The latest and perhaps most formidable non-Romney candidate amongst the GOP Presidential crop looks to be moving on.
Rick Santorum suspended his presidential campaign on Tuesday, bowing to the inevitability of Mitt Romney’s nomination and ending his improbable, come-from-behind quest to become the party’s conservative standard-bearer in the fall.
“We made a decision over the weekend, that while this presidential race for us is over, for me, and we will suspend our campaign today, we are not done fighting,” Mr. Santorum said.
Mr. Santorum made the announcement at a stop in his home state of Pennsylvania after a weekend in which he tended to his 3-year-old daughter, Bella, who had been hospitalized with pneumonia.
Mr. Santorum, who was holding back tears, did not exactly specify why he was ending his presidential bid. He referred to his daughter’s illness, but said she was making great progress and was back home after being hospitalized over the weekend.
Mr. Santorum called Mr. Romney earlier in the day to tell him of his plans to suspend his campaign. Mr. Santorum told Mr. Romney that he is committed to defeating President Obama, but that he is not going to endorse immediately, said a source familiar with the call.
Look, I never felt Santorum was a serious candidate, in terms of being able to oust the incumbent President. Sure, he made some serious headway in the GOP nomination process as an alternative to Romney, something that came as quite a surprise to many. But in the end, this campaign cycle will be based upon which GOP candidate can adequately revive the economy in addition to having the best chance to defeat Barack Obama.
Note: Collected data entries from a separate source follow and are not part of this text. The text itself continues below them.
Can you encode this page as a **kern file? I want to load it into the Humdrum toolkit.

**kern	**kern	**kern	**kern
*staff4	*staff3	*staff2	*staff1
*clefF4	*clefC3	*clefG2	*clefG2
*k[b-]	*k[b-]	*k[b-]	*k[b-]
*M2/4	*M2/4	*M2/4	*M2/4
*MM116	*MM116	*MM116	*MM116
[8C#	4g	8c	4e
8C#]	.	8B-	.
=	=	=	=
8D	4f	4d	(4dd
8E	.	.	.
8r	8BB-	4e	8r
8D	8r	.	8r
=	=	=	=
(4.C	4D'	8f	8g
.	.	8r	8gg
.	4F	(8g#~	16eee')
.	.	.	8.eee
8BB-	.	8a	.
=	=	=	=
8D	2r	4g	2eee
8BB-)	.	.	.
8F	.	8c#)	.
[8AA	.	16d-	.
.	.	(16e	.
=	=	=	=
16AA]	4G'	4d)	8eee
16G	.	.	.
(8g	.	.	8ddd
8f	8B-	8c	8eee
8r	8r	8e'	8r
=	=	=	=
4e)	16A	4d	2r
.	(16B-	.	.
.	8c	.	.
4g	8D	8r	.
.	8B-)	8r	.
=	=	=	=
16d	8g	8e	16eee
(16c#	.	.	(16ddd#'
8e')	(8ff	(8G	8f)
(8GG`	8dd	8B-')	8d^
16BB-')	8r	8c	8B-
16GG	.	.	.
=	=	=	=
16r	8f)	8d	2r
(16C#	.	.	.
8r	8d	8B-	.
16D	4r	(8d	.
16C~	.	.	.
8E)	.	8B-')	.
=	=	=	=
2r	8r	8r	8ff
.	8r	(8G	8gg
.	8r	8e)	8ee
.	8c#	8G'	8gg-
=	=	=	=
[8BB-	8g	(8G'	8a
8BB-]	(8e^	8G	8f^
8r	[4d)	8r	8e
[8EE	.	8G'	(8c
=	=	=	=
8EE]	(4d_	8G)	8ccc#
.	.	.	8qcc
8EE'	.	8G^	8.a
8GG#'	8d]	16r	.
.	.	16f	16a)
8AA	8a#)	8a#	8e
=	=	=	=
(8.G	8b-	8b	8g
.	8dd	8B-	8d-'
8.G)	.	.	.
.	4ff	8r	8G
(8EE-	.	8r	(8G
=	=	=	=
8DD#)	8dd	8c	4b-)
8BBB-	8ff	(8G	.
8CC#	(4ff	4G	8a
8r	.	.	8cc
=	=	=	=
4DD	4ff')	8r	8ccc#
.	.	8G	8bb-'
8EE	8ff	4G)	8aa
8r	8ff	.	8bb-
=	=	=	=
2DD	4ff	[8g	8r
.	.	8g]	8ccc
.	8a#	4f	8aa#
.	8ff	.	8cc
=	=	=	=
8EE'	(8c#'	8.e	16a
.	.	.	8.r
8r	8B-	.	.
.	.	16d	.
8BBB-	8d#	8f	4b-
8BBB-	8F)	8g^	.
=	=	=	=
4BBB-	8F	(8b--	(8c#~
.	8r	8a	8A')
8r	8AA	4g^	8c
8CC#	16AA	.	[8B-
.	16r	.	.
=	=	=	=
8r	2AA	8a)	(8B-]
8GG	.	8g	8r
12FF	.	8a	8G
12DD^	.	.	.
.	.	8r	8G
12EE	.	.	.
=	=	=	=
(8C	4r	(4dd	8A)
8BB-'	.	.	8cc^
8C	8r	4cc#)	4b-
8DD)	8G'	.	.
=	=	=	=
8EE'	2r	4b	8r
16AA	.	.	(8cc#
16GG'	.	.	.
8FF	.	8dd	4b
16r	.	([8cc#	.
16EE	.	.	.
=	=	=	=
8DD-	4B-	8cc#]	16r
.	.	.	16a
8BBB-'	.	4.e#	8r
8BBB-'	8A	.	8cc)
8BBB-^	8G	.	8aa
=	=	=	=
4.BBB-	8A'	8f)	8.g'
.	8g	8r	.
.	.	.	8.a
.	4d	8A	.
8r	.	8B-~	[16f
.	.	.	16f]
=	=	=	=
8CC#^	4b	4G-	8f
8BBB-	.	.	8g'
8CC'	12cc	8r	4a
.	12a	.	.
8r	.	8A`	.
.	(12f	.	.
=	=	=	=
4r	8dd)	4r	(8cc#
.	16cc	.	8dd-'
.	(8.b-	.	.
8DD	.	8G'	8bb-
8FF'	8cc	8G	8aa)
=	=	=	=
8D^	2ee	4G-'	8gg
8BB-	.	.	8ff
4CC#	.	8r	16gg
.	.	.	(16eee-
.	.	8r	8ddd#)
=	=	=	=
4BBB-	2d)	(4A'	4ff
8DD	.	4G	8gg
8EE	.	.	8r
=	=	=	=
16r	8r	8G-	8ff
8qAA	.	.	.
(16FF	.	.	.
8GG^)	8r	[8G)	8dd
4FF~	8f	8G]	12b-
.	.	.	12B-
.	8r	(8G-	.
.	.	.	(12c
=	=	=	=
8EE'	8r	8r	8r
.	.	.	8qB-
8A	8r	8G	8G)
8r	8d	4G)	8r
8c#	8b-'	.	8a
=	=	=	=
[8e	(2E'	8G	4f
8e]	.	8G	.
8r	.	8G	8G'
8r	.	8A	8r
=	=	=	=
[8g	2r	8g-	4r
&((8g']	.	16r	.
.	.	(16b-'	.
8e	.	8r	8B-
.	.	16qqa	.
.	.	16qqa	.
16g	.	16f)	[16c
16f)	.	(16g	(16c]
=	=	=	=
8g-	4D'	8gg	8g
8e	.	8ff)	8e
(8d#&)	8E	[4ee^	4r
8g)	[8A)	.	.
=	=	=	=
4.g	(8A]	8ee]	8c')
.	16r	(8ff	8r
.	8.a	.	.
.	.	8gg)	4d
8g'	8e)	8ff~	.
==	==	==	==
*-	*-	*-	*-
It would have been rather difficult for people to place faith in a candidate like Santorum who lost his last election by 18 percent while running as an incumbent US Senator in 2006.
But what may have been the final nail in the proverbial coffin was Santorum's insinuation that voters may as well stick with President Obama if Romney becomes the Republican nominee. Sure, Santorum made an attempt to walk back his comments a couple of days later, but it appeared to be too little too late. Nearly two weeks after those comments, Romney swept the three primary races in Wisconsin, Virginia and Washington, DC. Combine that with the fact that Romney is within two points of the lead in Santorum's home state of Pennsylvania (primary to take place April 24) in addition to receiving key endorsements from conservative stalwarts Paul Ryan and Marco Rubio, it's apparent that the GOP electorate and politicians alike want to shift the focus to Obama.
In my mind, Santorum provided a valuable service in his pushing Romney in so many primaries and caucuses. The fact the Romney has been battle-tested, as opposed to this process being a glorified coronation, will serve him well the remainder of this campaign cycle.
Yes, the real battle is only beginning.